AI agents need more than model inference. They need reliable data orchestration. This session explores how Apache Beam enables agentic architectures that reason over streaming and batch data, execute multi-step workflows, and integrate ML models for real-time decision-making.

We’ll cover practical patterns for building agent-driven pipelines:

Agentic Orchestration with Beam: Structuring pipelines where agents decompose tasks, call external tools, and coordinate across data sources. How Beam’s unified model simplifies building workflows that span Kafka streams, batch repositories, and ML inference endpoints.

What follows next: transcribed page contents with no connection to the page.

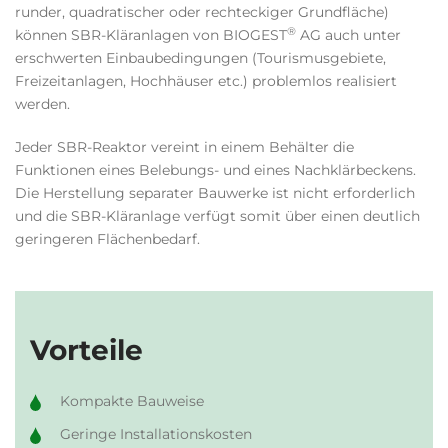
runder, quadratischer oder rechteckiger Grundfläche)
®
können SBR-Kläranlagen von BIOGEST
AG auch unter
erschwerten Einbaubedingungen (Tourismusgebiete,
Freizeitanlagen, Hochhäuser etc.) problemlos realisiert
werden.
Jeder SBR-Reaktor vereint in einem Behälter die
Funktionen eines Belebungs- und eines Nachklärbeckens.
Die Herstellung separater Bauwerke ist nicht erforderlich
und die SBR-Kläranlage verfügt somit über einen deutlich
geringeren Flächenbedarf.
Vorteile
Kompakte Bauweise
Geringe Installationskosten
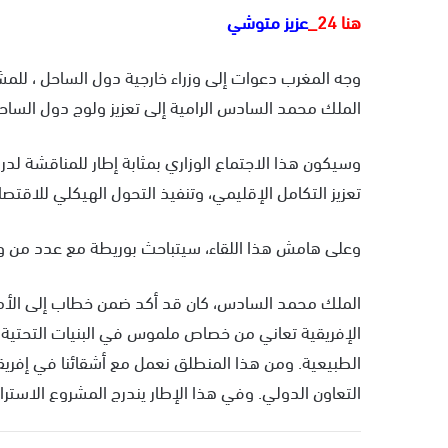
هنا 24_
عزيز متوشي
وجه المغرب دعوات إلى وزراء خارجية دول الساحل ، للمش
الملك محمد السادس الرامية إلى تعزيز ولوج دول الساح
وسيكون هذا الاجتماع الوزاري بمثابة إطار للمناقشة لدر
تعزيز التكامل الإقليمي، وتنفيذ التحول الهيكلي للاق
وعلى هامش هذا اللقاء، سيتباحث بوريطة مع عدد من وزراء 
الإفريقية تعاني من خصاص ملموس في البنيات التحتية 
الطبيعية. ومن هذا المنطلق نعمل مع أشقائنا في إفريقيا
التعاون الدولي. وفي هذا الإطار يندرج المشروع الاسترات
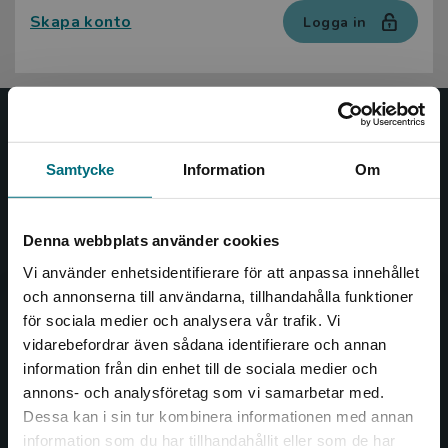
Skapa konto
Logga in
Nypon och Vilja
Samtycke
Information
Om
Nypon och Vilja förlag ger ut böcker som väcker läslust
och öppnar dörren till nya världar och möjligheter för
såväl barn som vuxna.
Denna webbplats använder cookies
Nypon och Vilja förlag är en del av Studentlitteratur.
Vi använder enhetsidentifierare för att anpassa innehållet
och annonserna till användarna, tillhandahålla funktioner
Kontakta oss
för sociala medier och analysera vår trafik. Vi
Begränsad fraktregion
vidarebefordrar även sådana identifierare och annan
Kontakta oss
information från din enhet till de sociala medier och
046-31 20 00
annons- och analysföretag som vi samarbetar med.
Dessa kan i sin tur kombinera informationen med annan
Box 141
information som du har tillhandahållit eller som de har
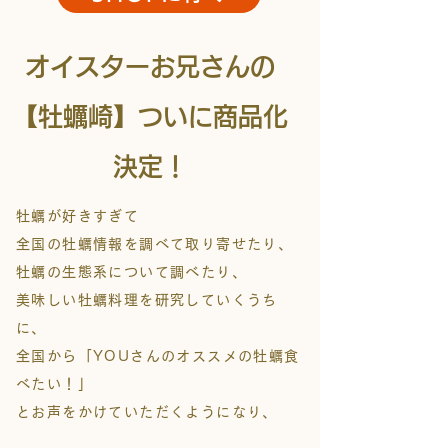
オイスターお兄さんの
​【牡蠣崎】ついに商品化
決定！
牡蠣が好きすぎて
全国の牡蠣情報を調べて取り寄せたり、
牡蠣の生態系について調べたり、
美味しい牡蠣料理を研究していくうち
に、
全国から「YOUさんのオススメの
牡蠣食
べたい！」
とお声をかけていただくようになり、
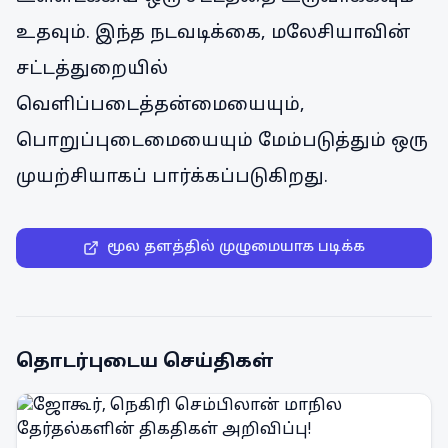
உதவும். இந்த நடவடிக்கை, மலேசியாவின்
சட்டத்துறையில்
வெளிப்படைத்தன்மையையும்,
பொறுப்புடைமையையும் மேம்படுத்தும் ஒரு
முயற்சியாகப் பார்க்கப்படுகிறது.
மூல தளத்தில் முழுமையாக படிக்க
தொடர்புடைய செய்திகள்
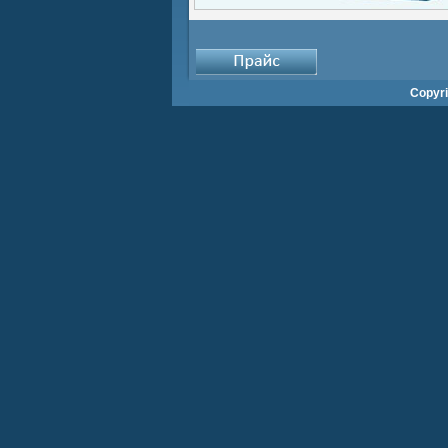
Copyr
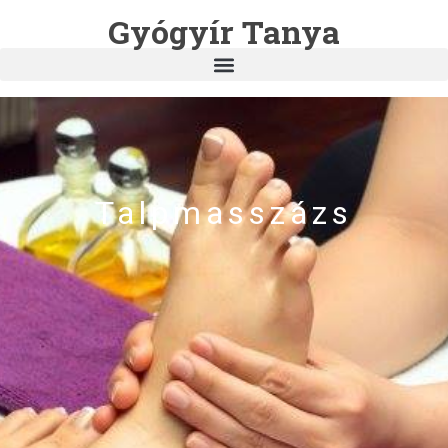
Gyógyír Tanya
Talpmasszázs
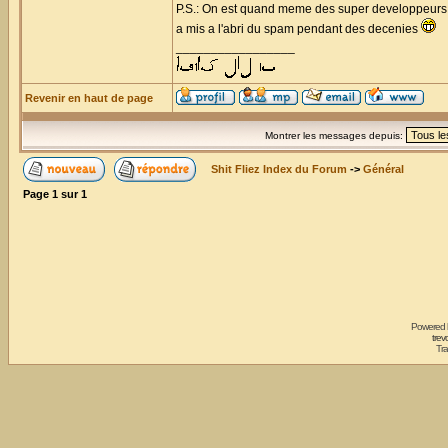
P.S.: On est quand meme des super developpeurs, a
a mis a l'abri du spam pendant des decenies
_________________
Revenir en haut de page
Montrer les messages depuis:
Shit Fliez Index du Forum
->
Général
Page
1
sur
1
Powered
trev
Tra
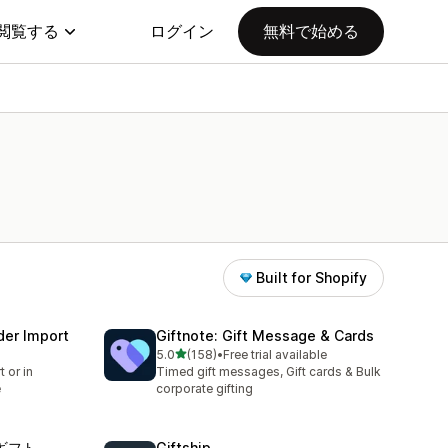
閲覧する
ログイン
無料で始める
Built for Shopify
der Import
Giftnote: Gift Message & Cards
5つ星中
5.0
(158)
•
Free trial available
合計レビュー数：158件
 or in
Timed gift messages, Gift cards & Bulk
e
corporate gifting
・ギフト
Giftship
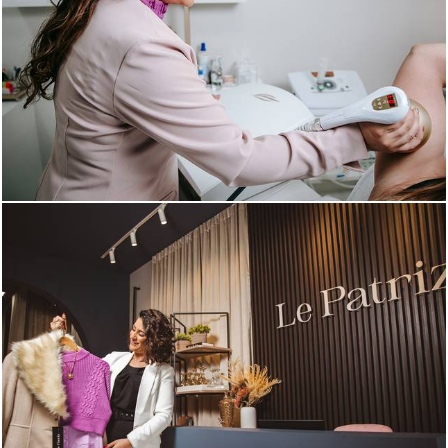
663
0
1049
0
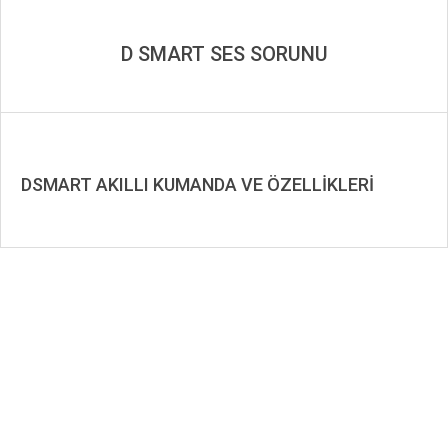
D SMART SES SORUNU
DSMART AKILLI KUMANDA VE ÖZELLİKLERİ
2019-
08-
27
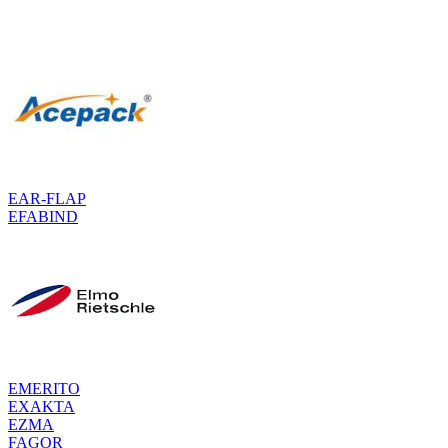
EAR-FLAP
EFABIND
EMERITO
EXAKTA
EZMA
FAGOR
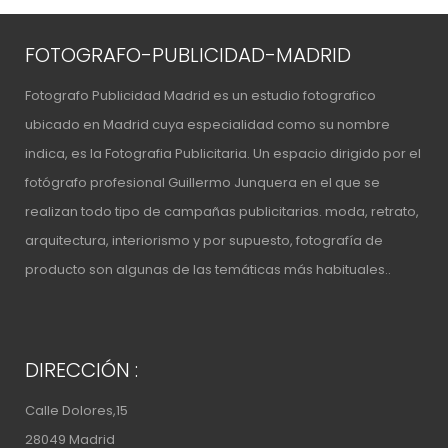
FOTOGRAFO-PUBLICIDAD-MADRID
Fotografo Publicidad Madrid es un estudio fotografico
ubicado en Madrid cuya especialidad como su nombre
indica, es la Fotografia Publicitaria. Un espacio
dirigido por el
fotógrafo profesional Guillermo Junquera
en el que se
realizan todo tipo de campañas publicitarias. moda, retrato,
arquitectura, interiorismo y por supuesto, fotografía de
producto son algunas de las temáticas más habituales..
DIRECCIÓN :
Calle Dolores,15
28049 Madrid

Real-time ML Integration: Embedding models directly in Beam pipelines for low-latency inference. Patterns for fraud detection, anomaly detection, and personalized recommendations where agents act on streaming insights.

State and Error Handling: Managing agent state across pipeline stages, checkpoint strategies for long-running agentic workflows, and graceful recovery when tools or models fail.

Connecting Disparate Systems: Integrating Beam with Kafka, Iceberg, and cloud APIs to give agents access to the data they need without rebuilding your infrastructure.

Attendees will leave with:

  • Patterns for orchestrating agentic workflows in Beam pipelines
  • Strategies for embedding ML inference in streaming architectures
  • A framework for state management and error recovery in agent-driven systems

Built for data engineers ready to move from static pipelines to autonomous, ML-powered data workflows.